> _WHAT YOU NEED TO DO_
Put the lines of the records into a numbered list, starting with the first line and going on through the line with "i prawach pokrewnych". Leave out any blank lines.

> _Stored entries_
──────────────────────────────

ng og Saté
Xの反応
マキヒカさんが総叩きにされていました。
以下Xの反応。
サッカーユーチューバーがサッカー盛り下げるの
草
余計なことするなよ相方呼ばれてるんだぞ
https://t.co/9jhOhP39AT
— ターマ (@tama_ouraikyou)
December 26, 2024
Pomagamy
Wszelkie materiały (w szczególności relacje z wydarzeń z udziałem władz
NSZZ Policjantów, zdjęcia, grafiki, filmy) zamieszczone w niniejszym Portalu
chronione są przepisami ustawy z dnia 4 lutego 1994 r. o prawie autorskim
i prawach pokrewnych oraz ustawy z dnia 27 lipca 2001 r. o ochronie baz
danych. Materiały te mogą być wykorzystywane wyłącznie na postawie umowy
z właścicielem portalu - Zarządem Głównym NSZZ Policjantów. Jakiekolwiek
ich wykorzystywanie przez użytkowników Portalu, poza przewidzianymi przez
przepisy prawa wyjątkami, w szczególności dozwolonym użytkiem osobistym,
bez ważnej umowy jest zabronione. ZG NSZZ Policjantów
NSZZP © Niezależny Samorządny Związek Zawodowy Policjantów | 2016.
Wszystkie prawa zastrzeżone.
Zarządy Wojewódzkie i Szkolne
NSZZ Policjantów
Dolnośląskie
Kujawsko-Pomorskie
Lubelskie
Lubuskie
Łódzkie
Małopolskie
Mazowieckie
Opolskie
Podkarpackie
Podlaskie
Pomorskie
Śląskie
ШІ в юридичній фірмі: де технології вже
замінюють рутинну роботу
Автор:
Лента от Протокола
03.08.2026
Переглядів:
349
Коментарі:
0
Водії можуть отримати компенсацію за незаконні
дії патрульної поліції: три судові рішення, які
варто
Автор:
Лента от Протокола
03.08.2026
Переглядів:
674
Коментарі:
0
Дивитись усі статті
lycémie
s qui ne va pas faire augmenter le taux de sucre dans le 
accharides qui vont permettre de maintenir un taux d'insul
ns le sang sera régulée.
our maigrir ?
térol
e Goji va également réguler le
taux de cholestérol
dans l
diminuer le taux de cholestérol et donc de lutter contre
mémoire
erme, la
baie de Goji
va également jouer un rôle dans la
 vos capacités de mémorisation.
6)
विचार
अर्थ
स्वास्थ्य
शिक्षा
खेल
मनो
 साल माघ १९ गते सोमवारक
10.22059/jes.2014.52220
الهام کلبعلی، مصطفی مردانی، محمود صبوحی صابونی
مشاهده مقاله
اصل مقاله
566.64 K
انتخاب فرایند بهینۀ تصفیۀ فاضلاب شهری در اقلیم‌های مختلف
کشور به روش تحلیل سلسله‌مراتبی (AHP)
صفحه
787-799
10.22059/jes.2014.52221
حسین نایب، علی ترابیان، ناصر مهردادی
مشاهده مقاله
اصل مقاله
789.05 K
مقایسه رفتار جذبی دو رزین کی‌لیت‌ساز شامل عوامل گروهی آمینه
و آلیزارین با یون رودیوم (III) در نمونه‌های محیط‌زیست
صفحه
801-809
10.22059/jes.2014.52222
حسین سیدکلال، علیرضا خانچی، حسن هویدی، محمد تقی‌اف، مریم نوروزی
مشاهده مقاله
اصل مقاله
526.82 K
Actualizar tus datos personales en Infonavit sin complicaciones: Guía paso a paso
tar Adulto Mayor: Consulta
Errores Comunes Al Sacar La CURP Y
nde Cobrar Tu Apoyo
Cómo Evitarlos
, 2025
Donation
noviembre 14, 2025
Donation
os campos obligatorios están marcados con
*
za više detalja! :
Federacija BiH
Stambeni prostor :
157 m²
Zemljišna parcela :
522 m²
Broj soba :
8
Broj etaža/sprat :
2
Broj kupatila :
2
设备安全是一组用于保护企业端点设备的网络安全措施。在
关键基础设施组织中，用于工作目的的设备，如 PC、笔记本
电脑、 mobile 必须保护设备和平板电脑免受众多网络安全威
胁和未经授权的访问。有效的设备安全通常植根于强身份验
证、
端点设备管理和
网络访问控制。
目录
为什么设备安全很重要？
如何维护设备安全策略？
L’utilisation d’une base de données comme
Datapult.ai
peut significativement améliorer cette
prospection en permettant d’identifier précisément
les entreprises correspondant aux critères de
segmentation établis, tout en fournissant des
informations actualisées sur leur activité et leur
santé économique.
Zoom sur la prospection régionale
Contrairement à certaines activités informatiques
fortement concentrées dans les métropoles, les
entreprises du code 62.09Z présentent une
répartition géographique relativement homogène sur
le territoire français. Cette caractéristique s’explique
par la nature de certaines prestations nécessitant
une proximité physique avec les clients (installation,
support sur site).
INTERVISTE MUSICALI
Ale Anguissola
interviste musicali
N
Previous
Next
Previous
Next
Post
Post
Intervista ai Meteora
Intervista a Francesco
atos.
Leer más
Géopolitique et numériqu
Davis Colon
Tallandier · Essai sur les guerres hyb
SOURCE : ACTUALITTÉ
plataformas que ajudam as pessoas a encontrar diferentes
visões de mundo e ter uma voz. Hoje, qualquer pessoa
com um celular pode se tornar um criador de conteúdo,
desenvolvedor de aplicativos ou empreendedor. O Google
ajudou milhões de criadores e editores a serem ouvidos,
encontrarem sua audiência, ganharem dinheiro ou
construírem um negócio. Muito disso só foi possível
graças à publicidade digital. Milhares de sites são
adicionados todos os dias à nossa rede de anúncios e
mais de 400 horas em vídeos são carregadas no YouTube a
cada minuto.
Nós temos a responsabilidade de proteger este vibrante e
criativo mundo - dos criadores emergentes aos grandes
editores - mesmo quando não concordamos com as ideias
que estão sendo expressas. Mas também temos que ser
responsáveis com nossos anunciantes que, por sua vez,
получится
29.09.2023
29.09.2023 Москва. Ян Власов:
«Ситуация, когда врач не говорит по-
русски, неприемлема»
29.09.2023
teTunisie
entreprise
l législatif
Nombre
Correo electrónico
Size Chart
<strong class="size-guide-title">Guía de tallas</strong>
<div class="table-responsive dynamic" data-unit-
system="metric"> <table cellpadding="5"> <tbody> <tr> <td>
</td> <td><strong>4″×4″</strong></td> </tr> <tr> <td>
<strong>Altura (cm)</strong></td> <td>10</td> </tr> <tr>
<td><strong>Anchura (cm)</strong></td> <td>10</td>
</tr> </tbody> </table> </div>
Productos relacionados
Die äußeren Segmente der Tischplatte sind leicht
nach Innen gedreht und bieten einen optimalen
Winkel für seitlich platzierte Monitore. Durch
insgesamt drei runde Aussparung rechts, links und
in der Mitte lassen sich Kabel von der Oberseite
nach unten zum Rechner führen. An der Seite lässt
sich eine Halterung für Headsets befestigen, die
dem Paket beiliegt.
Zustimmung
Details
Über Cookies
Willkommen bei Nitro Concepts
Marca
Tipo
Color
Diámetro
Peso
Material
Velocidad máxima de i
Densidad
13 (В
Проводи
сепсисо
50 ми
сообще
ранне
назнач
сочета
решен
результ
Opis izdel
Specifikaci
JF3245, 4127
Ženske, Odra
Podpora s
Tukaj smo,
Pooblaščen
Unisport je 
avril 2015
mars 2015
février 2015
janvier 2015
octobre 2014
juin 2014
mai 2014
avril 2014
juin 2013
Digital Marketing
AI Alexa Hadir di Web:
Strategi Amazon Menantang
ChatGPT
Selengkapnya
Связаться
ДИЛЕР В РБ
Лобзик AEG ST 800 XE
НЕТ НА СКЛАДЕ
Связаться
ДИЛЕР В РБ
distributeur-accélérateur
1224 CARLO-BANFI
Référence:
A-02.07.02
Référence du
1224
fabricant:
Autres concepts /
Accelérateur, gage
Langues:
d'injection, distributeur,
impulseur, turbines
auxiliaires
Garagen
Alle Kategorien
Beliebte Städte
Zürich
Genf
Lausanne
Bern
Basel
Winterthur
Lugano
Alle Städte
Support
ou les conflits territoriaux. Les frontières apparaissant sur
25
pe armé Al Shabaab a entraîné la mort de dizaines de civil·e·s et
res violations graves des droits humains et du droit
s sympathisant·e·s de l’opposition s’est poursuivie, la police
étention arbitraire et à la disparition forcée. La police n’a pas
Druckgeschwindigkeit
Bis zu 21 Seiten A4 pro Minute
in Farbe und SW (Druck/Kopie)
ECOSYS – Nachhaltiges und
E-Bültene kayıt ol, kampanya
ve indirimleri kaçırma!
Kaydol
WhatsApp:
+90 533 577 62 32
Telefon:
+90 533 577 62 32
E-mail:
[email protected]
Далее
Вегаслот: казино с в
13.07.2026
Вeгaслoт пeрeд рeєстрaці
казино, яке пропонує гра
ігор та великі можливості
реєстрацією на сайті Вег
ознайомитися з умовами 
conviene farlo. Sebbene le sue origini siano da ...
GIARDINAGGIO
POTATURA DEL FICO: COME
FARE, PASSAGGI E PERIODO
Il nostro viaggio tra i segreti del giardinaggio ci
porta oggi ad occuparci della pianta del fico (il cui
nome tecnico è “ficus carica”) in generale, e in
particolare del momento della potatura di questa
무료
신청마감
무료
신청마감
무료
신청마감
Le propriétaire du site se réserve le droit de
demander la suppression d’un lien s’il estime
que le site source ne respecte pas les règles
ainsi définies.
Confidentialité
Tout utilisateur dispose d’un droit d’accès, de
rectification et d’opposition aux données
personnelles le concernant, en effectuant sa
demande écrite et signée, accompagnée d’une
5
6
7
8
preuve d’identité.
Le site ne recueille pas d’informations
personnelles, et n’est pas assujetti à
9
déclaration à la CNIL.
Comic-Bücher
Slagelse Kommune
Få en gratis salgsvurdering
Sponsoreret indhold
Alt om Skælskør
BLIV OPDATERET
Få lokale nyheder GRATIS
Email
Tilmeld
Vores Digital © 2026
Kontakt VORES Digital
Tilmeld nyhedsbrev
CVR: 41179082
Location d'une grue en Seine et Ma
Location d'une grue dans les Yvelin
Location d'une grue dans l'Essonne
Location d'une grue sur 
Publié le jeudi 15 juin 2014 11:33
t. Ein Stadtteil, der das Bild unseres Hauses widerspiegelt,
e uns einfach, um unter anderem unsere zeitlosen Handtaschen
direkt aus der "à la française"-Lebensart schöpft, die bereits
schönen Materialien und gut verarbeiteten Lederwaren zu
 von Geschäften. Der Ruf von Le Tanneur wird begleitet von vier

──────────────────────────────

> _ANSWER FOR THIS EXERCISE_
1. ng og Saté
2. Xの反応
3. マキヒカさんが総叩きにされていました。
4. 以下Xの反応。
5. サッカーユーチューバーがサッカー盛り下げるの
6. 草
7. 余計なことするなよ相方呼ばれてるんだぞ
8. https://t.co/9jhOhP39AT
9. — ターマ (@tama_ouraikyou)
10. December 26, 2024
11. Pomagamy
12. Wszelkie materiały (w szczególności relacje z wydarzeń z udziałem władz
13. NSZZ Policjantów, zdjęcia, grafiki, filmy) zamieszczone w niniejszym Portalu
14. chronione są przepisami ustawy z dnia 4 lutego 1994 r. o prawie autorskim
15. i prawach pokrewnych oraz ustawy z dnia 27 lipca 2001 r. o ochronie baz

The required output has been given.